The absolute risk reduction of prostate cancer mortality by screening was 1.07/1,000 men randomized, up 30% from the earlier analysis, and there were also reductions from the interim to the final analysis in both the number of men needed to invite to screen to avoid one man dying from prostate cancer (1,410 to 936) and the number needed to diagnose (48 to 33).

All of these numbers are likely to change with additional follow-up. Nevertheless, longer follow-up is needed to assess the effect of PSA-based screening, said Dr. Roobol.

'Screening needs to be individualized'

"It is obvious from the ERSPC data that some men will benefit from PSA-based screening, but some men will not and might be harmed due to unnecessary testing, overdiagnosis, and overtreatment of potentially indolent disease. It is also obvious that screening on the basis of the PSA test needs to be individualized. In other words, there is no indication for a population-based program," she commented.

"Currently, the situation for men who consider having a PSA test remains unchanged. The outcome needs to be balanced against the number of screens, biopsies, and potential risks of overdiagnosis. Men who decide to be PSA tested should make this decision on the basis of balanced information."

The ERSPC is a multicenter trial including eight centers and randomizing men ages 50 to 75 years to screening or a control arm. The final analyses excluded data from one center where there was short follow-up.

There were 182,160 men randomized, including 162,388 within a predefined core age group of 55 to 69 years; 72,891 men were in the screening group and 89,352 were randomized to control (145 patients died during the randomization process). PSA screening was conducted every 2 years at one center and otherwise every 4 years.
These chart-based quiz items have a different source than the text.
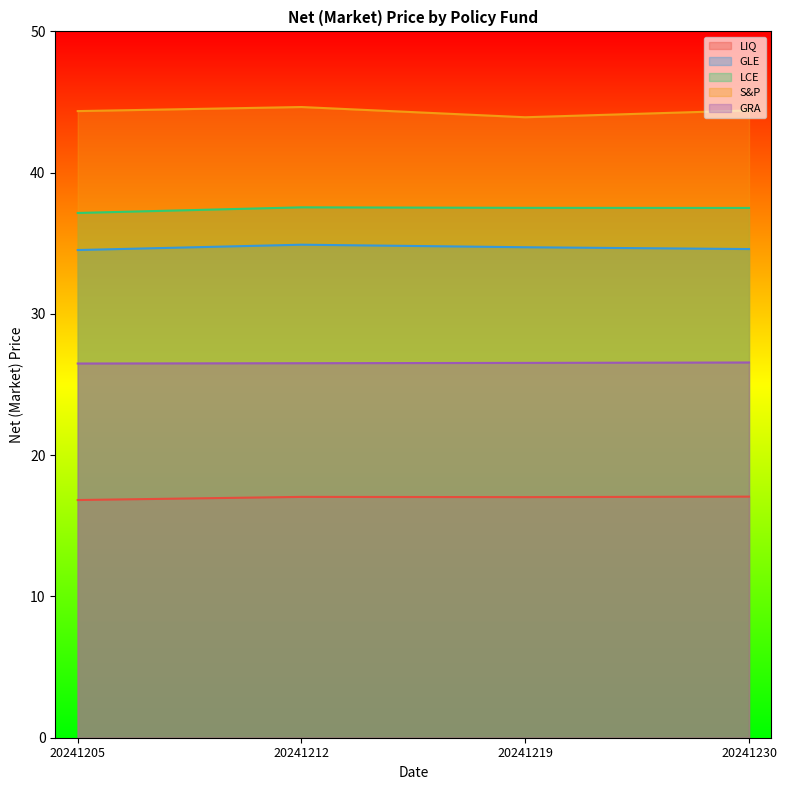

Is the value of S&P at 20241230 greater than the value of GLE at 20241205?

Yes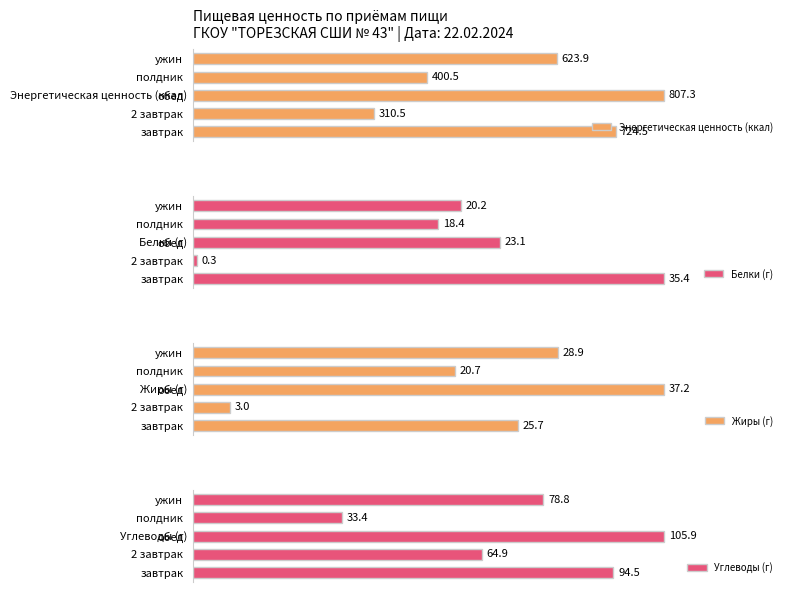

Where is Углеводы (г) nearest to the value 69?

2 завтрак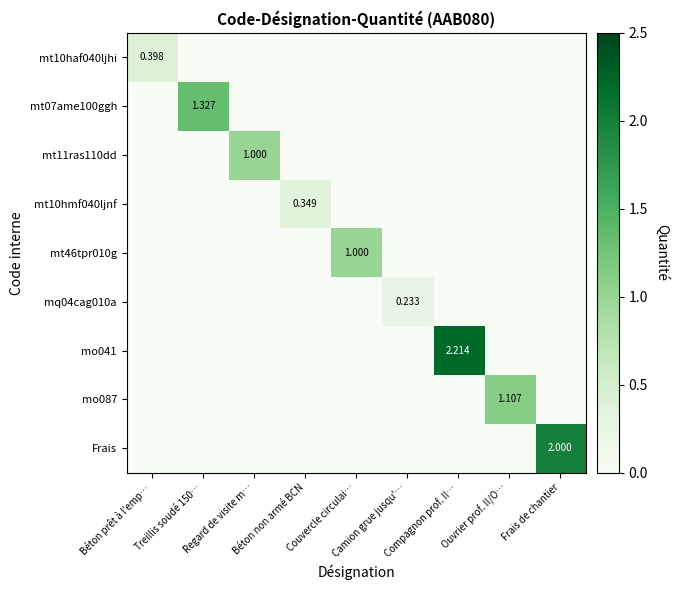

What is the maximum value for mt46tpr010g?

1.0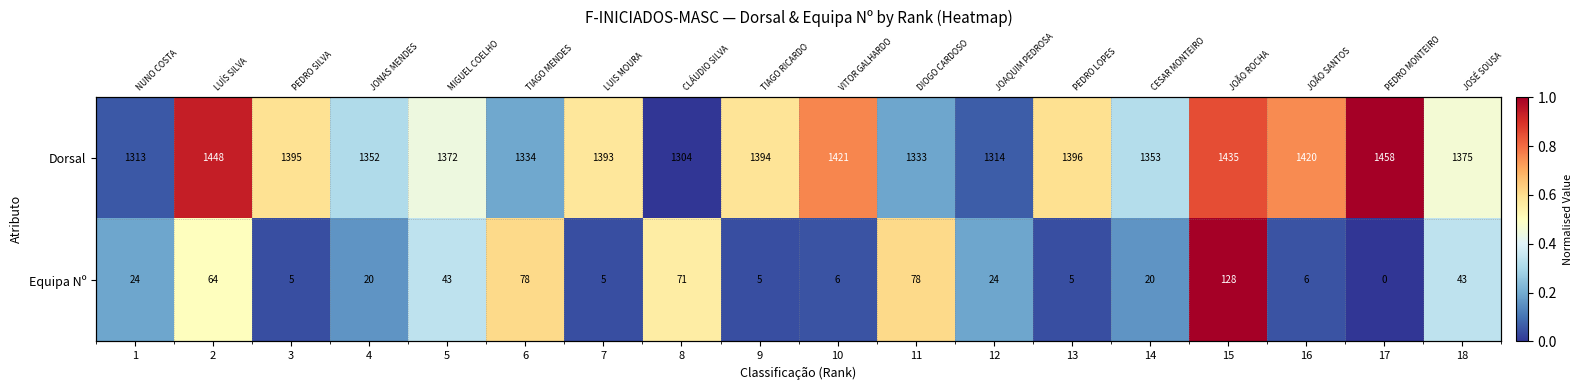

Which series changed the most between 6 and 11?

Dorsal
In the final analysis, the average number of screening tests per patient was 2.3.

According to the protocol, lateralized sextant biopsy would be performed in men in the screening group whose PSA was ≥3.0 ng/mL. Biopsy had a positive predictive value of 24%.

In the final analysis, the incidence of prostate cancer in the screening and control arms was 9.6% and 6.0%, respectively, both up from the previous analysis (8.2% and 4.8%, respectively). The excess incidence of prostate cancer in the screening versus control arm was 35 per 1,000 men, nearly the same as previously reported, and due mainly to detection of low-risk cancers (T1-T2 with Gleason 6), which represented 60% of screening group prostate cancers and 42% of those in the control arm.

Incidence of cancers that were high risk (any stage with Gleason 8-10 or T4) or advanced at diagnosis was lower in the screening group than in the control arm (10% vs. 20.4%, respectively).

"Now, we are continuing to work on the basis of the unique ERSPC dataset. For the study group, the question is not if to screen, but how and who should be screened," Dr. Roobol said.